The Ethiopian Pulses, Oilseeds and Spices Processors-Exporters Association hosted industry leaders from around the world at the 4th International Conference in Addis Ababa.

Addis Ababa, Ethiopia, November 12, 2014 – The U.S. Government, through the United States Agency for International Development (USAID), joined with the Ethiopian Pulses, Oilseeds and Spices Processors-Exporters Association (EPOSPEA) and other industry leaders and stakeholders as a major sponsor for the Fourth International Pulses, Oilseeds, and Spices conference under the theme, “Global Partnership for Sustainable Market Growth.” Through the conference, EPOSPEA hopes to strengthen and expand existing and new market linkages and outlets so that the sector can optimally contribute to the overall development perspectives of Ethiopia.
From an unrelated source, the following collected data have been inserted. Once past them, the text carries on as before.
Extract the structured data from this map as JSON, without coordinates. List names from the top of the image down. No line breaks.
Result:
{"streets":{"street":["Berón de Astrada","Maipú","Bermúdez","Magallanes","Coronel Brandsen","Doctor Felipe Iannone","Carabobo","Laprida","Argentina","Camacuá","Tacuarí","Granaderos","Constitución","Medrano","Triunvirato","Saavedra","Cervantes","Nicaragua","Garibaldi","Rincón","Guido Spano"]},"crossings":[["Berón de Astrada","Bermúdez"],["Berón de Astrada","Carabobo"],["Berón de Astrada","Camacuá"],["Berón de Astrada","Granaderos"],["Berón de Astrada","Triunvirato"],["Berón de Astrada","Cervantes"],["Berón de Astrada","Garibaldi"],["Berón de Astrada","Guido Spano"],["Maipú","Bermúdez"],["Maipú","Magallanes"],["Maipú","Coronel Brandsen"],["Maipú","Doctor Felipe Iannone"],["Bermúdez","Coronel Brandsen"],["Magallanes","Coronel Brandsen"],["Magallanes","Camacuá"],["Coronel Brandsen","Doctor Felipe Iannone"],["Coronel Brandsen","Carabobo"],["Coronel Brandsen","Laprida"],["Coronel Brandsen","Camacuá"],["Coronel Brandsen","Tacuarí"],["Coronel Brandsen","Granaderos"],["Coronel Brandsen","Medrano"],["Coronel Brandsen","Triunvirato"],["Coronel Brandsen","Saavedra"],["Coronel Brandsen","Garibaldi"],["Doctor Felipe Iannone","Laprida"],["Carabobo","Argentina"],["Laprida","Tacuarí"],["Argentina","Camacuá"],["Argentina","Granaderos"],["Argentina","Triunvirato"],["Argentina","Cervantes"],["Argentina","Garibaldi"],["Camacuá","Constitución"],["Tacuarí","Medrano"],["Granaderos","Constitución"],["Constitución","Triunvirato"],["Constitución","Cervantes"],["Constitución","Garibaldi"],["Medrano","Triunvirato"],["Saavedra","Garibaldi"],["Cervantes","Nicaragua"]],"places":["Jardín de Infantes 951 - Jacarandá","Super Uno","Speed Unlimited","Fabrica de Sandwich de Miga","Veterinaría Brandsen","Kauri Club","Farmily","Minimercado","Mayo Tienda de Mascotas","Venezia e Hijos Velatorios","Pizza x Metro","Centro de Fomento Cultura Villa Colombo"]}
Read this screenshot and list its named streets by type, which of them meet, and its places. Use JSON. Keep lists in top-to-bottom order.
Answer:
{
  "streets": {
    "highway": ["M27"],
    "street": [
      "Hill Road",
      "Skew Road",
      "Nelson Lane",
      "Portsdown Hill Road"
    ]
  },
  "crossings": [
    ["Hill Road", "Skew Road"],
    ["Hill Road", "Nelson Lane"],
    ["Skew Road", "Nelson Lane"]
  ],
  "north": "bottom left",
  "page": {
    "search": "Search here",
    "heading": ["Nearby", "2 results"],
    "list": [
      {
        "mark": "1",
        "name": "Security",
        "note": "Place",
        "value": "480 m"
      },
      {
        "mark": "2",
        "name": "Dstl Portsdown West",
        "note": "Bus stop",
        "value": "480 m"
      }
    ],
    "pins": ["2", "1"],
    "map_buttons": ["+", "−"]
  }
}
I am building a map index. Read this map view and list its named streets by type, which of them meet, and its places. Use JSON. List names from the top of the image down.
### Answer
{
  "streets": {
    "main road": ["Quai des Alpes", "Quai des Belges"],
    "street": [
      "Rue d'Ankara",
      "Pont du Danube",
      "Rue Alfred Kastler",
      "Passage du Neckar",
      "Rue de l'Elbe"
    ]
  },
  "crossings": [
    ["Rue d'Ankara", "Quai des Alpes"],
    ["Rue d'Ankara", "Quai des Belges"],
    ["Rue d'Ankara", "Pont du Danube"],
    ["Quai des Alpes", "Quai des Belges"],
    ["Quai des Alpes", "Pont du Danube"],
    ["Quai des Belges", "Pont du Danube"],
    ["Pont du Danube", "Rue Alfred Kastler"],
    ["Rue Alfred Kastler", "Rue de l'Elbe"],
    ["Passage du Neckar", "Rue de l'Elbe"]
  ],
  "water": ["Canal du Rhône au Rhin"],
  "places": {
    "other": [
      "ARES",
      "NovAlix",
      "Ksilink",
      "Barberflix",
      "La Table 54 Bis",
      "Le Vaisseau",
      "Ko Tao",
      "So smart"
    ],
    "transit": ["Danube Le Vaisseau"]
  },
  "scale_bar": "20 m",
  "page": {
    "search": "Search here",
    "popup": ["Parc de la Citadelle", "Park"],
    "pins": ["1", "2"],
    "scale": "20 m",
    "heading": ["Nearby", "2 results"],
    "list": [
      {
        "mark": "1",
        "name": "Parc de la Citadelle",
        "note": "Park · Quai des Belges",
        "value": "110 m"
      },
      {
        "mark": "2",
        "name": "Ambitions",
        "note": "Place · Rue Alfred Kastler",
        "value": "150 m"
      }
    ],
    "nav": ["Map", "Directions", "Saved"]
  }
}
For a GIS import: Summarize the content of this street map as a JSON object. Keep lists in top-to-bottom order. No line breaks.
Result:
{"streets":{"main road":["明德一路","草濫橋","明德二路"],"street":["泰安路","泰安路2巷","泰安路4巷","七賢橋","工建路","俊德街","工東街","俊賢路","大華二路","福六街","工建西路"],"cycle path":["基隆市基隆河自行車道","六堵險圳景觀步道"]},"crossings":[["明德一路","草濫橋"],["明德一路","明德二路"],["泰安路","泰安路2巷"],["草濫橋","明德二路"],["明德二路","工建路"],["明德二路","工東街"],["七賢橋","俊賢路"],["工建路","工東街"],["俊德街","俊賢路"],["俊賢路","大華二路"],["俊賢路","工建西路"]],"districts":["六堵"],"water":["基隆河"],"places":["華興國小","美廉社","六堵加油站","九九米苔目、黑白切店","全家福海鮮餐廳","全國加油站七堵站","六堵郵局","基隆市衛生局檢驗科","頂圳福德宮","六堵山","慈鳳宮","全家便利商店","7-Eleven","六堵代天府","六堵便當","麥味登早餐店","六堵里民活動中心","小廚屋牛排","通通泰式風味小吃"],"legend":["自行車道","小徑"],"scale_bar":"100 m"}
The pulses, oilseeds and spices sector is one of the largest components of Ethiopia’s agricultural sector and immensely contributes to the country’s economic growth, second only to that of coffee. Ethiopia produces more than 400,000 metric tons of chickpea annually and is the sixth largest chickpea producer in the world.

Industry leaders, including Huyton Inc. Group, ACOS SPA, China AGLOOK, Precise Consulting and AST Enterprise, presented new perspectives on business opportunities in the global pulses and oilseeds markets and the Ethiopian agro-processing sector. Conference topics included international trade facilitation, and Ethiopian spice supply and demand outlook.

More than 400 Ethiopian and international importers, exporters, invited guests and government officials from around the world including Ethiopian President Dr. Mulatu Teshome, USAID Mission Director Dennis Weller and Minister of Trade Kebede Chane, attended the conference opening.

“With more than four million Ethiopian smallholder farmers relying on the production of sesame and chickpea for their livelihood, developing these value chains is an important part of our program,” said Weller. “By increasing yields and exports, we are improving livelihoods of smallholder farmers and their families across Ethiopia.”

Developing the sesame and chickpea value chains are an important part of USAID’s Agricultural Growth Program-Agribusiness Market Development, the flagship activity under the U.S. Government’s Feed the Future initiative in Ethiopia.